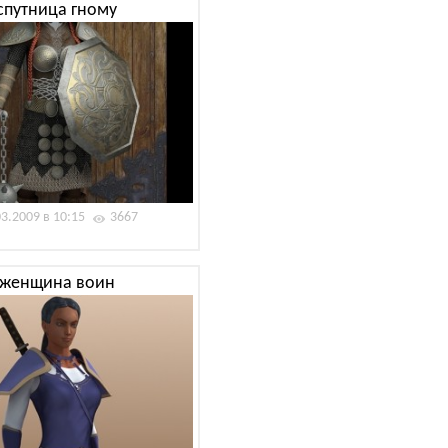
спутница гному
03.2009 в 10:15
3667
женщина воин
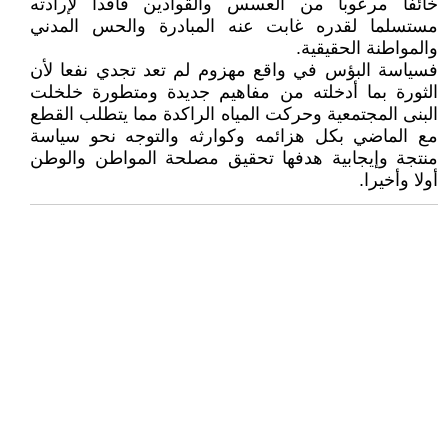
خائفا مرعوبا من العسس والقوادين فاقدا لإرادته
مستسلما لقدره غابت عنه المبادرة والحس المدني
والمواطنة الحقيقية.
فسياسة البؤس في واقع مهزوم لم تعد تجدي نفعا لأن
الثورة بما أدخلته من مفاهيم جديدة ومتطورة خلخلت
البنى المجتمعية وحركت المياه الراكدة مما يتطلب القطع
مع الماضي بكل هزائمه وكوارثه والتوجه نحو سياسة
منتجة وإيجابية هدفها تحقيق مصلحة المواطن والوطن
أولا وأخيرا.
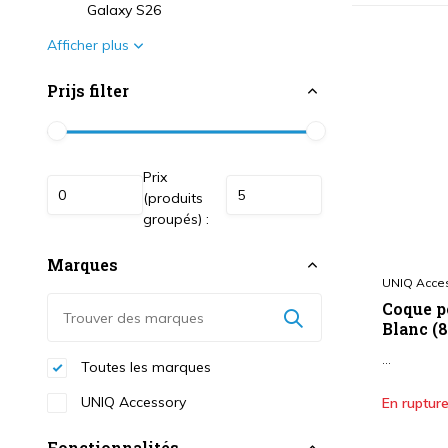
Galaxy S26
Afficher plus
Prijs filter
Prix
(produits
groupés) :
Marques
UNIQ Acce
Coque p
Blanc (
...
Toutes les marques
UNIQ Accessory
En rupture
Fonctionnalités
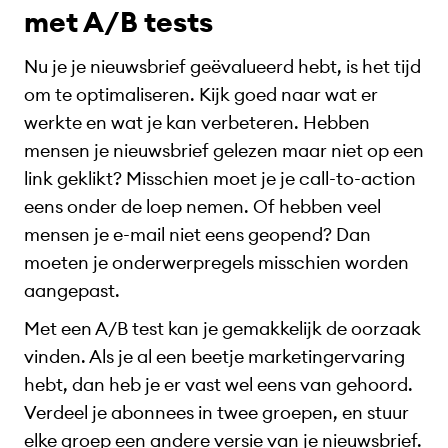
met A/B tests
Nu je je nieuwsbrief geëvalueerd hebt, is het tijd
om te optimaliseren. Kijk goed naar wat er
werkte en wat je kan verbeteren. Hebben
mensen je nieuwsbrief gelezen maar niet op een
link geklikt? Misschien moet je je call-to-action
eens onder de loep nemen. Of hebben veel
mensen je e-mail niet eens geopend? Dan
moeten je onderwerpregels misschien worden
aangepast.
Met een A/B test kan je gemakkelijk de oorzaak
vinden. Als je al een beetje marketingervaring
hebt, dan heb je er vast wel eens van gehoord.
Verdeel je abonnees in twee groepen, en stuur
elke groep een andere versie van je nieuwsbrief.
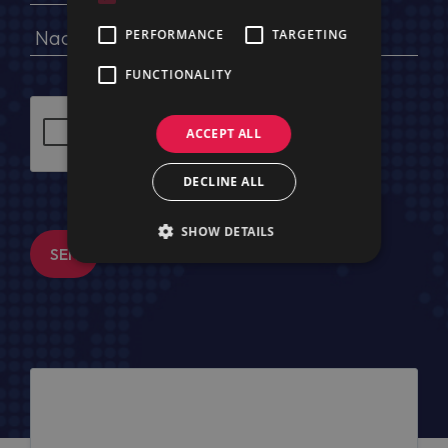
PERFORMANCE
TARGETING
FUNCTIONALITY
ACCEPT ALL
DECLINE ALL
SHOW DETAILS
SENDEN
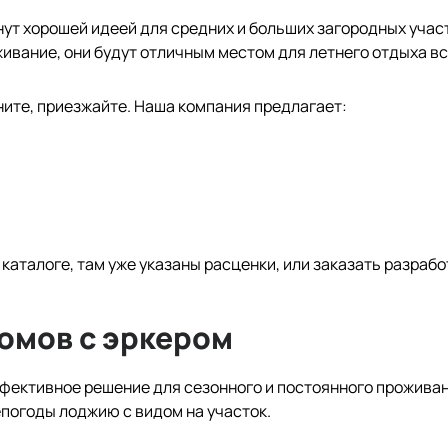
нут хорошей идеей для средних и больших загородных учас
ивание, они будут отличным местом для летнего отдыха вс
ните, приезжайте. Наша компания предлагает:
аталоге, там уже указаны расценки, или заказать разрабо
омов с эркером
ффективное решение для сезонного и постоянного прожива
погоды лоджию с видом на участок.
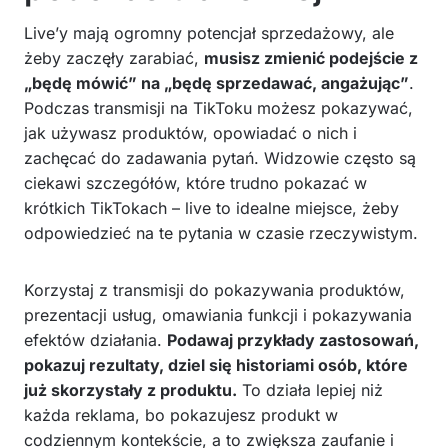
Live’y mają ogromny potencjał sprzedażowy, ale
żeby zaczęły zarabiać,
musisz zmienić podejście z
„będę mówić” na „będę sprzedawać, angażując”
.
Podczas transmisji na TikToku możesz pokazywać,
jak używasz produktów, opowiadać o nich i
zachęcać do zadawania pytań. Widzowie często są
ciekawi szczegółów, które trudno pokazać w
krótkich TikTokach – live to idealne miejsce, żeby
odpowiedzieć na te pytania w czasie rzeczywistym.
Korzystaj z transmisji do pokazywania produktów,
prezentacji usług, omawiania funkcji i pokazywania
efektów działania.
Podawaj przykłady zastosowań,
pokazuj rezultaty, dziel się historiami osób, które
już skorzystały z produktu.
To działa lepiej niż
każda reklama, bo pokazujesz produkt w
codziennym kontekście, a to zwiększa zaufanie i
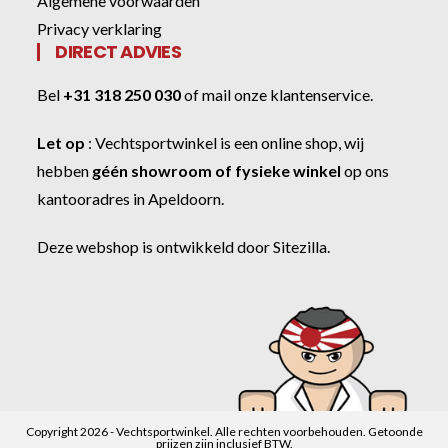
Algemene voorwaarden
Privacy verklaring
DIRECT ADVIES
Bel
+31 318 250 030
of
mail onze klantenservice
.
Let op
:
Vechtsportwinkel
is een online shop, wij
hebben
géén showroom of fysieke winkel
op ons
kantooradres in Apeldoorn.
Deze webshop is ontwikkeld door
Sitezilla
.
Copyright 2026 - Vechtsportwinkel. Alle rechten voorbehouden. Getoonde
prijzen zijn inclusief BTW.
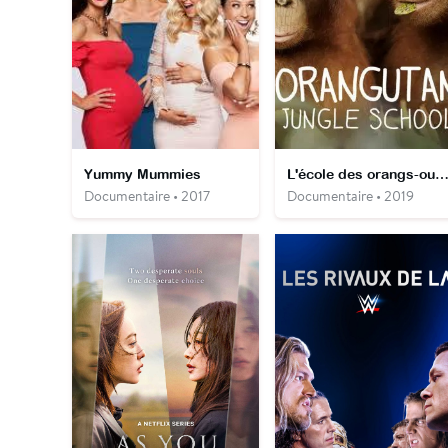
Yummy Mummies
L'école des orangs-outa
Documentaire • 2017
Documentaire • 2019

::::

:: TASK DESCRIPTION ::
Copy the text of the rows from their start through the line that contains "Fonctionnalités", keeping every line the same and including that last line. Leave the pictures out of your answer.

:: TASK RESULT ::
спутница гному
03.2009 в 10:15
3667
женщина воин
خائفا مرعوبا من العسس والقوادين فاقدا لإرادته
مستسلما لقدره غابت عنه المبادرة والحس المدني
والمواطنة الحقيقية.
فسياسة البؤس في واقع مهزوم لم تعد تجدي نفعا لأن
الثورة بما أدخلته من مفاهيم جديدة ومتطورة خلخلت
البنى المجتمعية وحركت المياه الراكدة مما يتطلب القطع
مع الماضي بكل هزائمه وكوارثه والتوجه نحو سياسة
منتجة وإيجابية هدفها تحقيق مصلحة المواطن والوطن
أولا وأخيرا.
Galaxy S26
Afficher plus
Prijs filter
Prix
(produits
groupés) :
Marques
UNIQ Acce
Coque p
Blanc (
...
Toutes les marques
UNIQ Accessory
En rupture
Fonctionnalités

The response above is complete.